En l’espèce, le débirentier reprocha à l’arrêt d’appel de le condamner à payer aux vendeurs la somme de 28 495€ calculée en ajoutant à la rente mensuelle courant jusqu’à la date d’effet du commandement de la résolution, les indemnités d’occupation desquelles sont retranchés les arrérages versés jusqu’alors. Le requérant invoqua notamment le fait qu’en cas de résolution du contrat, « les parties doivent être mises dans la même situation que s’il n’y avait pas eu de contrat ». En conséquence, il demandait la restitution du bouquet versé initialement
Saisie de l’affaire, la Haute juridiction cassa l’arrêt d’appel. Les juges du droit estimèrent, au titre d’une conséquence légale de la résolution du contrat, que la Cour d’appel aurait dû prononcer la restitution du bouquet.
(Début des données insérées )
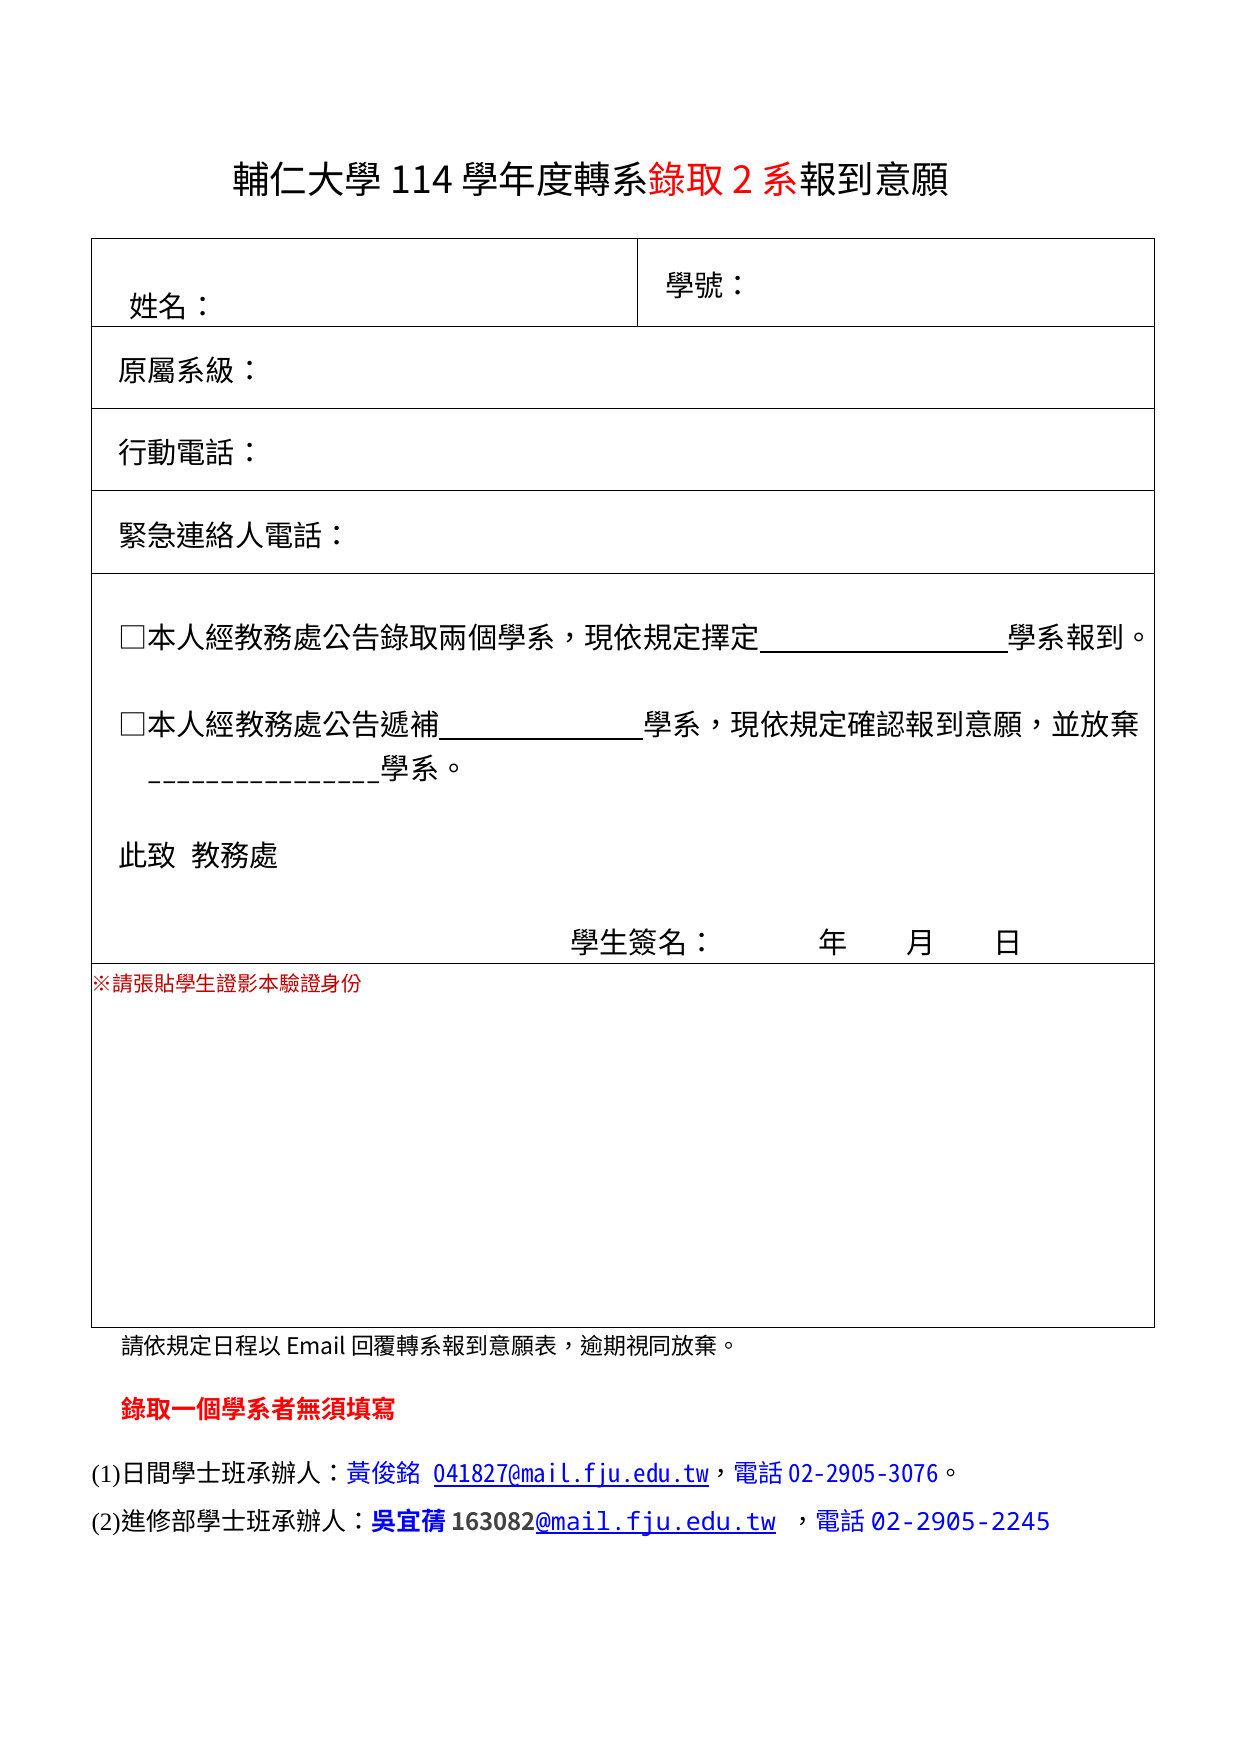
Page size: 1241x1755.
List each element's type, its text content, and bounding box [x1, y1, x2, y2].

table_header 學號： [638, 239, 1154, 326]
text 輔仁大學 114 學年度轉系錄取 2 系報到意願 [108, 150, 949, 204]
text 請依規定日程以Email回覆轉系報到意願表，逾期視同放棄。 [121, 1328, 1091, 1361]
table_cell 行動電話： [92, 409, 1154, 490]
list 進修部學士班承辦人：吳宜蒨163082@mail.fju.edu.tw ，電話02-2905-2245 [91, 1501, 1091, 1537]
table_cell 原屬系級： [92, 327, 1154, 408]
text 錄取一個學系者無須填寫 [121, 1389, 1091, 1426]
table_header 姓名： [92, 239, 637, 326]
table_cell □本人經教務處公告錄取兩個學系，現依規定擇定 學系報到。 □本人經教務處公告遞補 學系，現依規定確認報到意願，並放棄 ________________學系。 此致 教務處 學生簽名： 年 月 日 [92, 574, 1154, 962]
list 日間學士班承辦人：黃俊銘 041827@mail.fju.edu.tw，電話02-2905-3076。 [91, 1454, 1091, 1490]
table_cell ※請張貼學生證影本驗證身份 [92, 964, 1154, 1327]
table_cell 緊急連絡人電話： [92, 491, 1154, 572]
Ils s’appuyèrent sur les articles 1134 et 1183 anciens du code civil :
« 9. Aux termes du premier de ces textes, les conventions légalement formées tiennent lieu de loi à ceux qui les ont faites.
10.Il résulte du second que la condition résolutoire entraîne l’anéantissement rétroactif du contrat ainsi que des restitutions réciproques qui en constituent des conséquences légales.
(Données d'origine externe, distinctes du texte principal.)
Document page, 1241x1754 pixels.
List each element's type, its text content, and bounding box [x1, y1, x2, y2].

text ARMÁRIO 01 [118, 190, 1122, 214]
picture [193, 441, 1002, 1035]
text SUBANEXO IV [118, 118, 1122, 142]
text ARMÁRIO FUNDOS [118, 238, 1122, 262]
[…] 12. En statuant ainsi, sans ordonner la restitution du « bouquet » correspondant à la part du prix payée comptant lors de la signature du contrat et en incluant dans son calcul le paiement des arrérages échus et impayés au jour de la résolution, après avoir constaté, par motifs adoptés, que la clause résolutoire prévoyait qu’en cas de résolution du contrat, seuls les arrérages versés et les embellissements et améliorations apportés au bien demeuraient acquis au vendeur, et sans retenir que le « bouquet » et les arrérages échus et impayés étaient laissés au vendeur à titre de dommages-intérêts, la cour d’appel, qui n’a pas tiré les conséquences légales de ses propres constatations, a violé les textes susvisés. »
Ainsi, à la lecture de cette conclusion, les parties auraient pu prévoir dans la clause, un maintien du bouquet au profit du vendeur au titre de dommages et intérêts.
Avis de l’AUREP
Cet arrêt est l’occasion de rappeler qu’en vertu de l’article 1978 du Code civil, le crédirentier ne peut invoquer la résolution du contrat au seul motif du défaut de paiement des arrérages. Cet article n’étant par d’ordre public, les parties pourront dès lors convenir librement d’une clause résolutoire dans le contrat qui permettra :
Soit au crédirentier de demander la résolution judiciaire du contrat ou,
De provoquer la résolution de plein droit du contrat sans recours judicaire.
En tout état de cause la clause devra être expresse et non équivoque.
Comme l’illustrent les faits ici relatés, la procédure pouvant être relativement longue en pratique, le devoir de conseil accompagnant la rédaction du contrat revêt une importance majeure pour la nécessaire anticipation de ces situations conflictuelles et pour éviter tout blocage.